Yang ia lakukan dan katakan karenanya bukanlah pembenaran terhadap penjajahan. Sama sekali tidak. Pram yakin, Kartini “...dengan ketajaman daya observasinya melihat kekuatan-kekuatan yang ada pada penjajah, mengambilnya, dibawanya pulang, untuk memperlengkapi bangsanya dengan kekuatan baru.” (hal. 124) Mungkin lebih tepat dikatakan, Kartini melakukan penguasaan atas realitas dan lantas menggunakannya.
Adalah luar biasa membayangkan seorang perempuan bumiputera berusia duapuluh (saat Kartini mulai menulis surat-suratnya), yang cuma tamatan Sekolah Rendah, tanpa kesempatan meneruskan sekolah, dan hanya susah payah belajar sendiri, bisa sedemikian maju pikiran, pengetahuan dan kepeloporannya.

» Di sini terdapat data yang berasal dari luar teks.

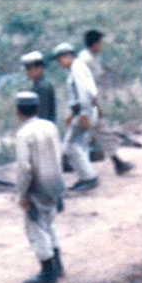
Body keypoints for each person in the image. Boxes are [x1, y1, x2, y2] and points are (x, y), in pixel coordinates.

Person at [13, 91, 66, 283]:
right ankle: (58, 265)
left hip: (37, 187)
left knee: (36, 228)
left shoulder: (23, 134)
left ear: (18, 111)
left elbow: (24, 169)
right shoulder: (49, 126)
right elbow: (58, 154)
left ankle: (47, 271)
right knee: (50, 223)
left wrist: (23, 194)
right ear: (37, 108)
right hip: (54, 182)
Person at [77, 29, 134, 175]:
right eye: (100, 42)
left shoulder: (88, 57)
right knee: (100, 132)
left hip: (83, 102)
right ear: (95, 44)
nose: (102, 45)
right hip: (85, 103)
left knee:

Karenanya janggal jika pribadi dengan kemampuan dan jasa yang demikian besar hanya dirayakan dan dihormati dengan ritus lomba masak-memasak dan rias-merias.
***
Panggil Aku Kartini Saja bukanlah karya tanpa nila. Dalam beberapa bagian, Pramoedya tampak agak berlebihan dalam melakukan interpretasi. Hanya karena pernah membaca karya penting kaum feminis macam Berthold Maryan-nya Huygens dan Hilda van Suylenberg, Pram berani mendedahkan interpretasi betapa “...Kartini telah sampai pada teori tentang Revolusi Sosialis, yang bertujuan merobohkan nilai-nilai secara total, dan menggantinya dengan nilai-nilai baru.” (hal. 169) Ketika Kartini mengaku telah membaca De Varlandsche Geschiedenis (Sedjarah TanahAir Belanda), Pram juga dengan berani memberi interpretasi bahwa buku itulah “...yang meresapkan pengertian dalam kalbu Kartini, bahwa kekuatan sesuatu negeri sama sekali tidak terletak pada besar kecilnya jumlah penduduk, ...pastilah Kartini mengagumi perjuangan patriotik Willem van Oranje, ...dan juga mengagumi perlawanan kesatuan rakyat jelata yang dinamai Watergauzen.” (hal. 145) Interpretasi itu mungkin agak berlebihan, mengingat dalam suratnya, Kartini hanya menyebut betapa menyenangkannya membaca buku itu. Lain tidak.
Dalam historiografi, interpretasi tentu saja bukan barang haram. Bahkan, tak akan ada historiografi tanpa interpretasi. Tetapi, interpretasi hanya dimungkinkan selama sumber-sumber sejarah (baik primer atau sekunder) itu tersedia secara memadai. Di sinilah barangkali pangkal soal terletak. Seperti diakui Pram di pengantarnya, bahan-bahan untuk penelitian ini memang amat terbatas.
Karya ini memang tidak memenuhi target seperti yang dipancangkan penulisnya sendiri yang bermaksud menghadirkan Kartini “bukan sebagai dewa-dewa”. Barangkali, penerbitan dua jilid terakhir naskah Panggil Aku Kartini Saja bisa memenuhi hasrat itu. Sayangnya, kuku bengis nan bar-bar Orde Baru telah menghancurkan dua jilid terakhir buku ini, sehingga cuma dua jilid awal ini saja yang bisa kita nikmati.
Lewat buku ini, Pram ingin mengingatkan betapa kita pernah memiliki Kartini: perempuan yang dikepung berlapis-lapis kerterbatasan dan hambatan, tetapi justru memiliki cita-cita dan potensi yang jauh lebih besar dari yang pernah kita kira sebelumnya. [*]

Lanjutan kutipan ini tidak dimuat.